The William E. Cavness House was built in 1914 and is located at 606 N. 4th Avenue. William E. Cavness built this Craftsman Bungalow style house for his bride, Nettie. It was listed in the National Register of Historic Places on November 3, 2001, reference #01001191.
The Charles Dunlap House was built in 1914 and is located at 650 N. 1st. Avenue. This was the house of Charles Dunlap founder of the People's Ice and Fuel Company and the Phoenix Wood and Coal Company and listed in the National Register of Historic Places on November 30, 1983, reference #83003466. Designated as a landmark with Historic Preservation-Landmark (HP-L) overlay zoning. The structure is now occupied by a local law firm.
The Vernacular Farm Residence was built in 1915 and is located at 2956 E. Southern Avenue. The property was listed in the Phoenix Historic Property Register in September 1993.
The Spanish Colonial Revival Residence located at 333 E. Carter Road was built in 1916. It was listed in the Phoenix Historic Property Register in July 1993.
The Dr. Ellis-Shackelfield House was built in 1917 and is located at 1242 N. Central Avenue. On November 30, 1983, the house was listed in the National Register of Historic Places, ref.: #83003475.
The living room of the Dr. Ellis Shackelford House.

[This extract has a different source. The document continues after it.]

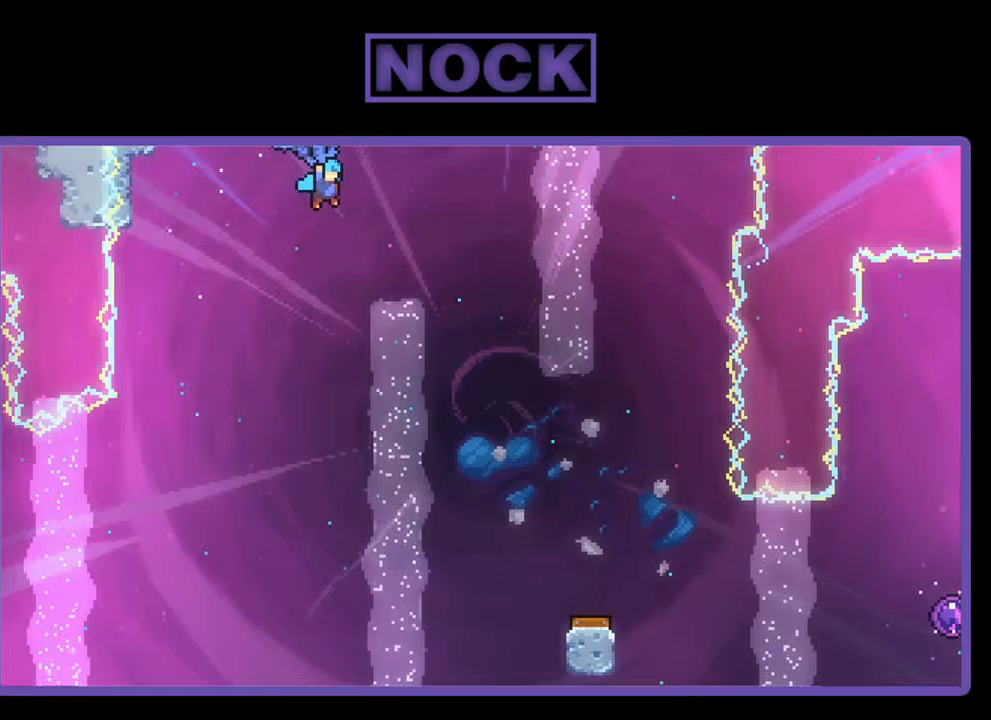
{"buttons": ["R2", "DPAD_DOWN"], "left_stick": "center", "events": [[200, "DPAD_DOWN", "down"], [300, "DPAD_RIGHT", "up"]]}
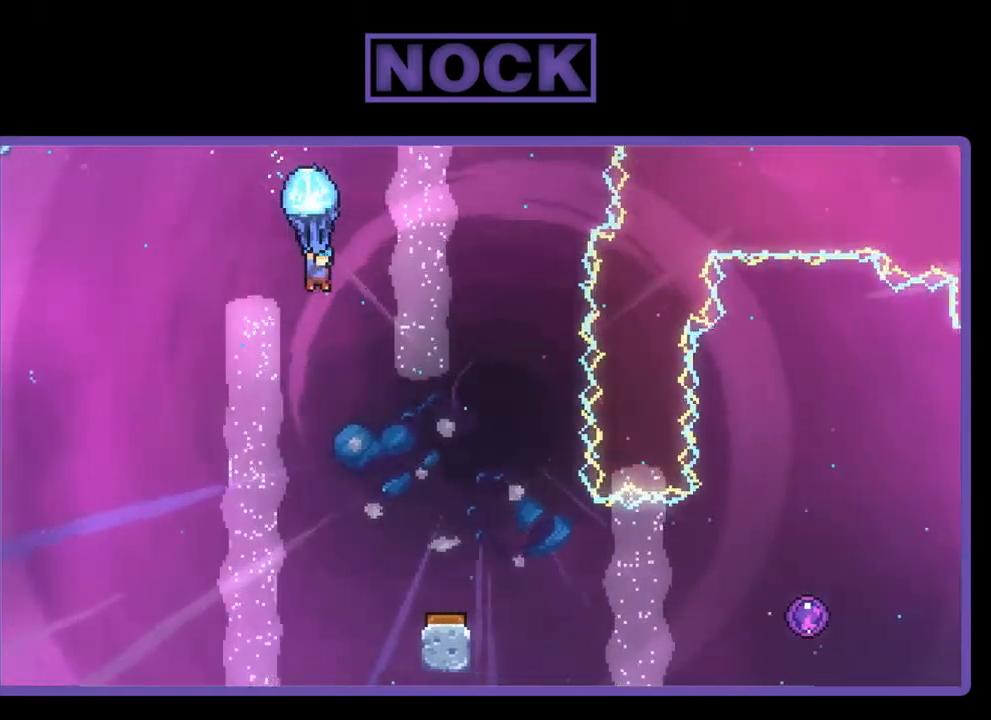
{"buttons": ["R2", "DPAD_DOWN", "DPAD_RIGHT"], "left_stick": "center", "events": [[333, "DPAD_RIGHT", "down"]]}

The house was built in 1917 and is located in 1242 Central Avenue. On November 30, 1983, the house was listed in the National Register of Historic Places, ref.: #83003475.
The Dension Kitchel House was built in 1918 and is located at 2912 E. Sherran Lane. It was listed in the National Register of Historic Places on May 19, 1994, reference #94000448.
The Kaler House was built in 1918 and is located at 301 W. Frier Dr. It was listed in the National Register of Historic Places on December 17, 1992, reference #92001686.
The Guy P. Nevitt House was built in 1919 and is located at 507 E. Moreland St. It was listed in the Phoenix Historic Property Register in September 2004.
The Winship House built in 1919 and is located at 216 W. Portland Avenue, Phoenix. It was built for Dr. Welter D. Schackelford and in 1923 sold to Fred Winship. The house is listed in the Phoenix Historic Property Register.
The Baker House was built in the 1920s and is located at 1418 N. Central Avenue. It is listed as Historic by the Phoenix Historic Property Register.
The Cole Mansion was built in the 1920s and is located at 1418 N. Central Avenue. It is listed as Historic by the Phoenix Historic Property Register.
The Frank and Emma Avery House was built in 1920 and is located at 4203 North 44th St. It was listed in the National Register of Historic Places on June 25, 2020; reference: #100005297
The Pieri-Elliot House was built in 1920 and is located at 767 E. Moreland St. It was listed in the National Register of Historic Places on December 29, 1983, reference #83003500.
The Mrs. Neal House was built in 1920 and is located at 102 East Willetta Street. According to the local media, this house is in danger of being demolished. It is listed in the Phoenix Historic Property Register.
The Salim Ackel House was built in 1920 and is located at 94 E. Monte Vista Street in Phoenix. It was listed in the National Register of Historic Places in 1994, reference number 94000574.
The Cartwright Heritage House together with the Cartwright School was listed in the National Register of Historic Places on August 12, 1993, ref.:#93000739. The house, which housed Mr. Glenn L. Downs in 1923, is located at 5833 W. Thomas Rd. Downs was the first superintendent of the Cartwright School Dist.
The Sarah Pemberton House was built in 1920 and is located at 1121 N. 2nd St. The house is listed in the Phoenix Historic Property Register and the National Register of Historic Places on September 5, 2017, reference #100001557. This property is considered to be an endangered historic house which someday may be demolished.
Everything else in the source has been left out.